Researchers from the University of Michigan published their findings in the journal Hepatology.

Cirrhosis is a chronic condition that causes the liver to slowly deteriorate, with scar tissue replacing healthy tissue and impairing liver function, researchers said.

They expect the prevalence of cirrhosis to climb among older Americans given the increase in obesity and aging of those with hepatitis C.

Researchers noted that studies have shown that “non-alcoholic fatty liver disease (NAFLD) ranging in severity from fatty liver to nonalcoholic steatohepatitis (NASH) to cirrhosis has become the most prevalent cause of chronic liver disease worldwide, affecting up to 30 percent of the general population and found in 75 percent of obese individuals.”

According to the Action Plan for Liver Disease Research, 5.5 million Americans have chronic liver disease or cirrhosis, which is one of the most expensive digestive diseases costing $1.6 billion annually in healthcare costs and lost work days.
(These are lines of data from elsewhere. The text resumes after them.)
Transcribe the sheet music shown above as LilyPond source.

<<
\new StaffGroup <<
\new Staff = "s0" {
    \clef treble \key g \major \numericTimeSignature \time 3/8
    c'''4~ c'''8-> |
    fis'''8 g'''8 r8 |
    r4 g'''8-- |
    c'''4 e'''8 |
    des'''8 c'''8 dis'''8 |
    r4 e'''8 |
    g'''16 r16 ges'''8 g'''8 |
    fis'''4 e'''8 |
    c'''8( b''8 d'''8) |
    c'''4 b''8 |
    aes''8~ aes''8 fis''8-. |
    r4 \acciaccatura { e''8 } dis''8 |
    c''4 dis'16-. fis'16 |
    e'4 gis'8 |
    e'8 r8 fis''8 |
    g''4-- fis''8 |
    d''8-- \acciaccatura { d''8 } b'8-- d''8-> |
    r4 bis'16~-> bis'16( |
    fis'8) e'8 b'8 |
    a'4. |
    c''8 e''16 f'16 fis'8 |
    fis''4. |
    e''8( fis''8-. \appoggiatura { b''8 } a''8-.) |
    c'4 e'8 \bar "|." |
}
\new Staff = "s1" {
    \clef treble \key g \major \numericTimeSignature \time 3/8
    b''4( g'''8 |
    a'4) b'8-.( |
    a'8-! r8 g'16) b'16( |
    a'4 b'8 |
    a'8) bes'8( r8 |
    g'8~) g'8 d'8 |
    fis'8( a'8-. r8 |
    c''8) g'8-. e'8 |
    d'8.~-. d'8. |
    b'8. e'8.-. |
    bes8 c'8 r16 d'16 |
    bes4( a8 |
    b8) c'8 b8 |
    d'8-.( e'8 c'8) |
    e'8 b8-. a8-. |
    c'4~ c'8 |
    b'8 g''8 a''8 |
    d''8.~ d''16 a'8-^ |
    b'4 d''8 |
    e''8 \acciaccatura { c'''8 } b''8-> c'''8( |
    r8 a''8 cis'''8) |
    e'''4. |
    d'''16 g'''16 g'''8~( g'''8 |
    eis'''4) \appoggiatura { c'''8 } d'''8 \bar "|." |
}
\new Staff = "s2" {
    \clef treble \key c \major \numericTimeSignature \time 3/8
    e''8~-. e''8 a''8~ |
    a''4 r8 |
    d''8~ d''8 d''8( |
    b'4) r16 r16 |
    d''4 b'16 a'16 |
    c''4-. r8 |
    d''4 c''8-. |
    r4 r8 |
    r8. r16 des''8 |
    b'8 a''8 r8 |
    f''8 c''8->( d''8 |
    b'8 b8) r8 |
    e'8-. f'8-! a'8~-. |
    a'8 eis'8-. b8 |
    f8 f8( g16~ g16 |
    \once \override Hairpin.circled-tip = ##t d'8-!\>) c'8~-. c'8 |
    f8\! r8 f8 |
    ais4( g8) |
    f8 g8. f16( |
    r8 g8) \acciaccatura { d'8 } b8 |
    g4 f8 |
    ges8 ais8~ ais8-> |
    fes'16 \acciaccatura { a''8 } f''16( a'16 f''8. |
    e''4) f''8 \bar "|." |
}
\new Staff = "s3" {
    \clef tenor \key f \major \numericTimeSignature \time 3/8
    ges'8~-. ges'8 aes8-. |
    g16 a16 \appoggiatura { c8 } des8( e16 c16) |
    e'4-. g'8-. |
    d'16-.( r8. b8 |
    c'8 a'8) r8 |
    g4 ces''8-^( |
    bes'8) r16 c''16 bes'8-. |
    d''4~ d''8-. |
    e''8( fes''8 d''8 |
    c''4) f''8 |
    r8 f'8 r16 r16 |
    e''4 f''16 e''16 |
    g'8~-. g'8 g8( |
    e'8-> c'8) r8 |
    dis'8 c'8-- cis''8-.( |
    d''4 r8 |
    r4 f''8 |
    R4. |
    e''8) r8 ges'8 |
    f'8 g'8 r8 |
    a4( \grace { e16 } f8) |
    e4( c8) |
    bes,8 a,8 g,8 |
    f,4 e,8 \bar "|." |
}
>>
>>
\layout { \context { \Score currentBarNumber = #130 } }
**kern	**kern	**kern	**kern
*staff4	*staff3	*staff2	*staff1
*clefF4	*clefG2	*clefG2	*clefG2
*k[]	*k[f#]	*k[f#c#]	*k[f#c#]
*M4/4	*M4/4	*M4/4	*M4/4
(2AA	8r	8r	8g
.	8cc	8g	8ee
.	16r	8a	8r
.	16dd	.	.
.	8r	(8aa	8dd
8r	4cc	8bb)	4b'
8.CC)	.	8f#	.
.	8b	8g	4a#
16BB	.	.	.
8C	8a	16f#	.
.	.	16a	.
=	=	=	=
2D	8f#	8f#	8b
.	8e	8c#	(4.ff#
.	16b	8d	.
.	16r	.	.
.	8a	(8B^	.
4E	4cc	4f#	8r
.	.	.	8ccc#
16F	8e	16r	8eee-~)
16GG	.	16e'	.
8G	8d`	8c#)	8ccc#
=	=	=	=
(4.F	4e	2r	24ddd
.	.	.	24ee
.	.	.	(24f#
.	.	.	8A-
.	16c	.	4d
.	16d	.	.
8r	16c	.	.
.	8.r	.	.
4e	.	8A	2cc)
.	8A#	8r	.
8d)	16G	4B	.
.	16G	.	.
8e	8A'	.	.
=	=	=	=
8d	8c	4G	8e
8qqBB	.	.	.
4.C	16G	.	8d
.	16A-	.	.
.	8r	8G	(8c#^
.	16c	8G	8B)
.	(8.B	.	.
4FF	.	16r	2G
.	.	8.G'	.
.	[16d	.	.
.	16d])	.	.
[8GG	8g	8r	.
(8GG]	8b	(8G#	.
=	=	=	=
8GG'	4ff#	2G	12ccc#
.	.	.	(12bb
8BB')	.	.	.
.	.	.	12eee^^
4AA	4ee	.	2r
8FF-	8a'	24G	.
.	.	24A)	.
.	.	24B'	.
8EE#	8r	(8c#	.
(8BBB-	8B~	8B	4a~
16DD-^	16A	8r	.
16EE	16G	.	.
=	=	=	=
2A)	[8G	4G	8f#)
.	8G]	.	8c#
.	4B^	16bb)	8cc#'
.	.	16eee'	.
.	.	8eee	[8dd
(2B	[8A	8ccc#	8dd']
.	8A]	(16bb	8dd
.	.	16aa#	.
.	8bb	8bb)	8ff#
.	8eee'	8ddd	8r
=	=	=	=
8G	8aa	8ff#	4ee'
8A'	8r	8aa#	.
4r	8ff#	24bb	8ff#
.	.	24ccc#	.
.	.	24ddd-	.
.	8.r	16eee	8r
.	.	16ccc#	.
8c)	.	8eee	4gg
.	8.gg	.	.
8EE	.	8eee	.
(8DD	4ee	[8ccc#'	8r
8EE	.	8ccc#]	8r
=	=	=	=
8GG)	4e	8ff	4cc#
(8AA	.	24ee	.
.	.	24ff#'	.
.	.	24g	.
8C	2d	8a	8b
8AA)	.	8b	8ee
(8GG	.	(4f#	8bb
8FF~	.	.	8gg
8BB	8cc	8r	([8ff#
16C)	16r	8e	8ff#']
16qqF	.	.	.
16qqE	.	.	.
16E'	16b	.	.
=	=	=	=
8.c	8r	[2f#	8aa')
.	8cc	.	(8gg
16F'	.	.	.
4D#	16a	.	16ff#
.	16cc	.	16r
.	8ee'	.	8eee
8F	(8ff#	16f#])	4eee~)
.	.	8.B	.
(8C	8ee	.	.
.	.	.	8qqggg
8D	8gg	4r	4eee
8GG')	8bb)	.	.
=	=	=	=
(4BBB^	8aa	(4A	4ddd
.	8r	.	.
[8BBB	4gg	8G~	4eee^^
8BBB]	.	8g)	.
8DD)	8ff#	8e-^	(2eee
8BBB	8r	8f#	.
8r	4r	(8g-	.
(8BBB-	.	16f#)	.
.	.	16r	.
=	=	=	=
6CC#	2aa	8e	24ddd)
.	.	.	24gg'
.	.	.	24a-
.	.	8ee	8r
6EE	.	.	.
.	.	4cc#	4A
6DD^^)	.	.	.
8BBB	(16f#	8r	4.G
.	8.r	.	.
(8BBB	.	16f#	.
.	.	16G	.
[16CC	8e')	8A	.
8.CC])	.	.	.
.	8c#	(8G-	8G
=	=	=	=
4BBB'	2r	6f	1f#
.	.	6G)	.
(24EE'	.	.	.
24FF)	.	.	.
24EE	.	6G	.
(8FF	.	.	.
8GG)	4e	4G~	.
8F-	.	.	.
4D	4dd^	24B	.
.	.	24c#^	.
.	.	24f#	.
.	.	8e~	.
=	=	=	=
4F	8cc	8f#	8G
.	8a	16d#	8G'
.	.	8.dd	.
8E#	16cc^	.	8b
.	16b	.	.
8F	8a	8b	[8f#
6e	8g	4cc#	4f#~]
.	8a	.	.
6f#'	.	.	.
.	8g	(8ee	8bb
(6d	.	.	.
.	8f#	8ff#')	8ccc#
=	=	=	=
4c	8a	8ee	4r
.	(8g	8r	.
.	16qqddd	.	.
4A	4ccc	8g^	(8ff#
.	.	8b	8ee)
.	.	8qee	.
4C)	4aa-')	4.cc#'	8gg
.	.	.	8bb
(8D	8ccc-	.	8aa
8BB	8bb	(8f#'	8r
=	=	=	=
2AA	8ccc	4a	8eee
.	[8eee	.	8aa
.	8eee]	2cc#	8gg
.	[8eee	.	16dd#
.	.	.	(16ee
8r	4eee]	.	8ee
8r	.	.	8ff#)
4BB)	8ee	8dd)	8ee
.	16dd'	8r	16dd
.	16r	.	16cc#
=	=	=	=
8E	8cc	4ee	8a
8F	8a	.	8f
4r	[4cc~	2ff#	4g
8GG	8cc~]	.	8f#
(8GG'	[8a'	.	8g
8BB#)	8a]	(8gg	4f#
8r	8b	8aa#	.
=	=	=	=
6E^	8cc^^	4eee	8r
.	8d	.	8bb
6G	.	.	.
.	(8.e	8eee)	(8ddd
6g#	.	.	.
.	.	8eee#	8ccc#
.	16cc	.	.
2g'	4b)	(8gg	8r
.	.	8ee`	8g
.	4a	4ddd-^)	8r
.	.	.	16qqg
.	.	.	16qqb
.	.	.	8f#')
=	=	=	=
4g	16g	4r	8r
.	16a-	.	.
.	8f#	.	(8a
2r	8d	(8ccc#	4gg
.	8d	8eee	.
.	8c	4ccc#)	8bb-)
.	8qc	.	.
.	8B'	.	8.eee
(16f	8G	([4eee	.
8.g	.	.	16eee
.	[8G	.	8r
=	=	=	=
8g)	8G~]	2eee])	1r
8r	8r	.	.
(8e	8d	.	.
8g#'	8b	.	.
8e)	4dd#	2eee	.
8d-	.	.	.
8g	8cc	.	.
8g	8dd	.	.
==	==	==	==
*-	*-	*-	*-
"With the obesity epidemic contributing to a rise in NAFLD cases along with the aging HCV patient population, cirrhosis among the elderly is expected to become increasingly prevalent," says Mina Rakoski, M.D., a transplant hepatology fellow in the University of Michigan Medical School's Division of Gastroenterology and Hepatology and lead author of the study.

"Therefore, understanding the health and economic burden on older cirrhotic patients, their caregivers, and the health system is extremely important."

In reviewing 317 patients with cirrhosis and 951 age-matched individuals without the disease from the Health and Retirement Study and Medicare claims files the researchers found that patients with cirrhosis were more likely to be Hispanic, have less education, and have lower net worth.

They also found that older patients with the disease had worse self-reported health status and more medical co-morbidities compared to those without the disease.

The authors said that utilization of health care services, including physician visits, nursing home stays, hospitalizations, and disability was more than double in those with cirrhosis compared to non-cirrhotic peers.

Fees for informal caregiving were much higher in individuals with cirrhosis at an annual cost of $4,700 per person compared to their elderly counterparts without the disease.

"Our population-based study confirms that cirrhosis in the elderly poses a significant burden to patients and their caregivers in terms of health-related and economic costs," says Rakoski.

"A greater focus on comprehensive delivery of patient care by involving caregivers and improving care coordination will help to optimize disease management for older cirrhotic patients."

The researchers suggest that future studies investigate the impact of functional disability on outcomes such as hospital readmission and mortality in older patients with cirrhosis.